Anyway, all of the five items above are magical, but a lot of the magic comes from the specific models being used–-and, for many statisticians, the willingness to dive into the unknown by using an unconventional model at all–-not just from the simple formula.
To put it another way, the influence goes in both directions. On one hand, the logical power of Bayes' theorem facilitates its use as a practical statistical tool (i.e., much of what I do for a living). From the other direction, the success of Bayes in practice gives additional backing to the logical appeal of Bayesian decision analysis.
Daniel, thanks for your perspective; it gives me lots to ponder.
Cyan,
See, this kind of terminological disagreement illustrates why I think it's better to use the codelength idea :-)
Can normalized maximum likelihood be used to send data? If so, then it implies an implicit prior over data sets which is exactly 2^(-l(x)), where l(x) is the length of the code. Whether or not this means it is "equivalent" to Bayes would seem to depend on what the word "Bayesian" means to you; in my lexicon it means a philosophical commitment to the necessity of using prior distributions that are essentially arbitrary. Once you've accepted that priors are necessary, then the rules for updating them are mathematical theorems which are no longer disputable.
Note that the above argument "Can method X be used to send data? If so, then it implies an implicit prior over data sets..." works for a wide range of methods X (e.g. Support Vector machines, Belief nets) which various people have claimed are not explicitly Bayesian.
It also means they are ALL subject to the mighty No Free Lunch Theorem which says roughly that in general, data compression cannot be achieved.

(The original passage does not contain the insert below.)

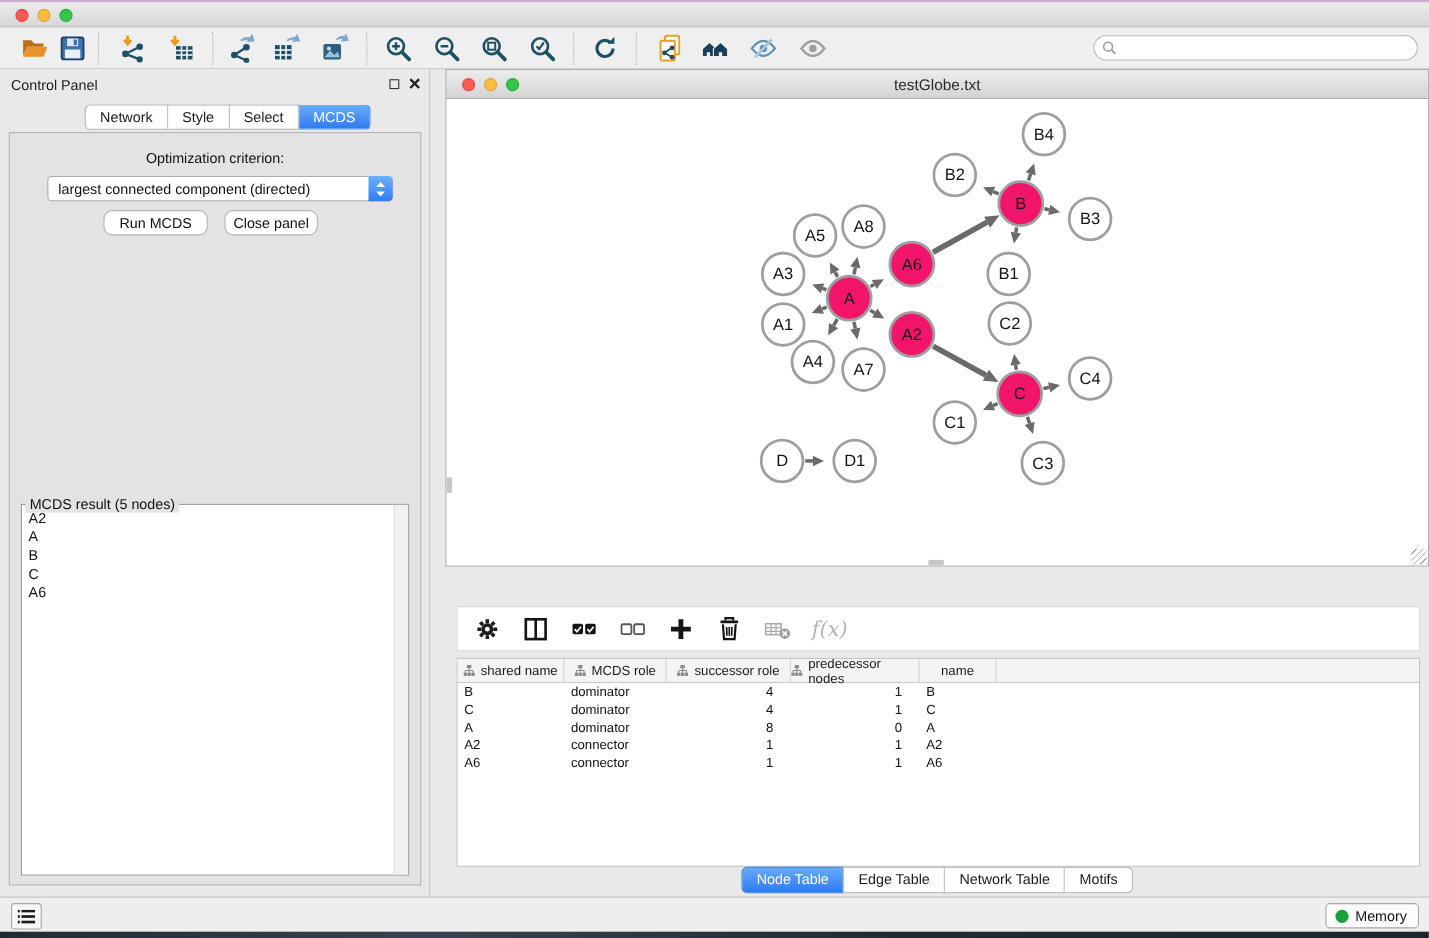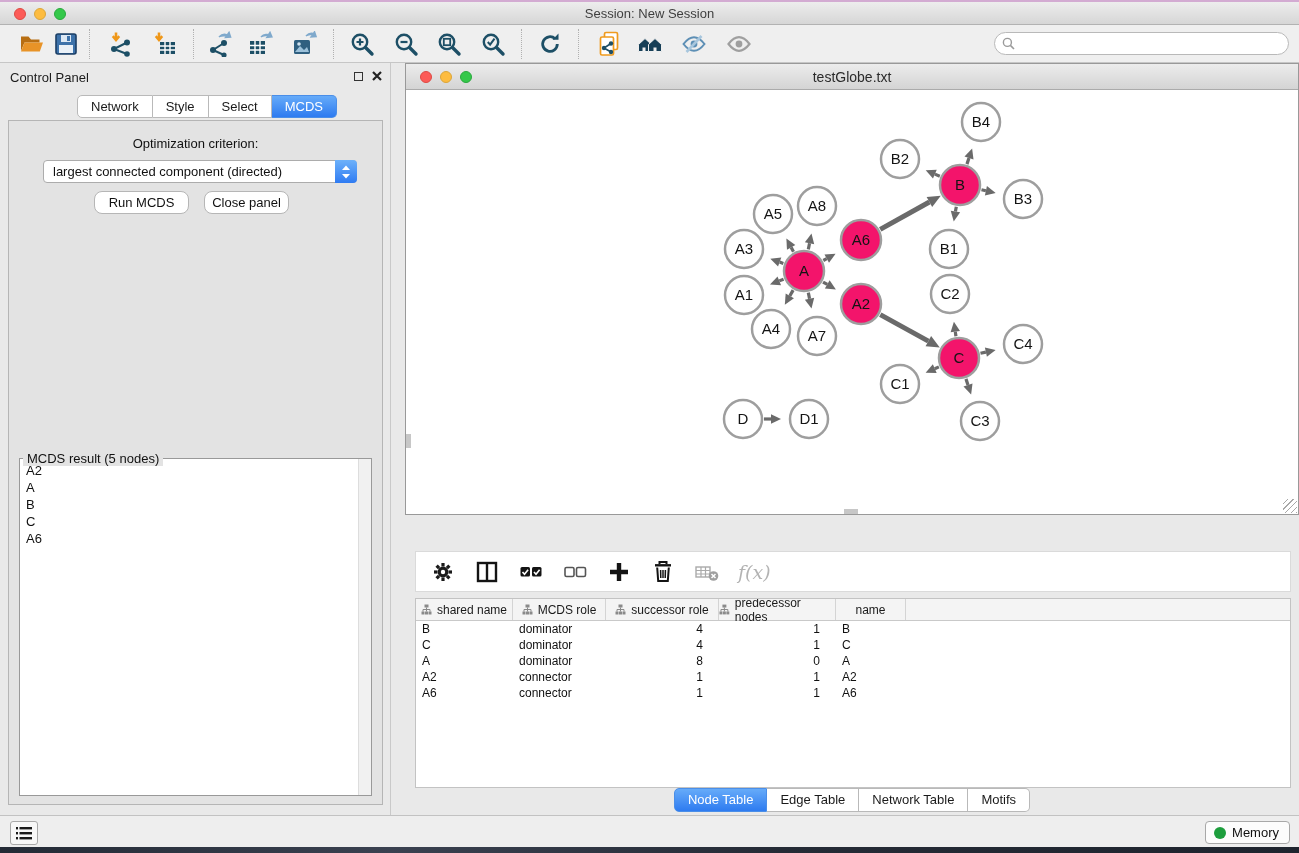"Session: New Session" div.title { html: <div>Session: New Session</div> -> none }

All modeling and statistical learning techniques should therefore be prefaced by disclaimers noting that "this method does not work in general, but if we make certain assumptions about the nature of the process generating the data..."
Andrew, thanks for starting this discussion, looking forward to future OB posts from you (don't tell Eliezer that you're into things like the Gibbs sampler and Metropolis algorithm, though).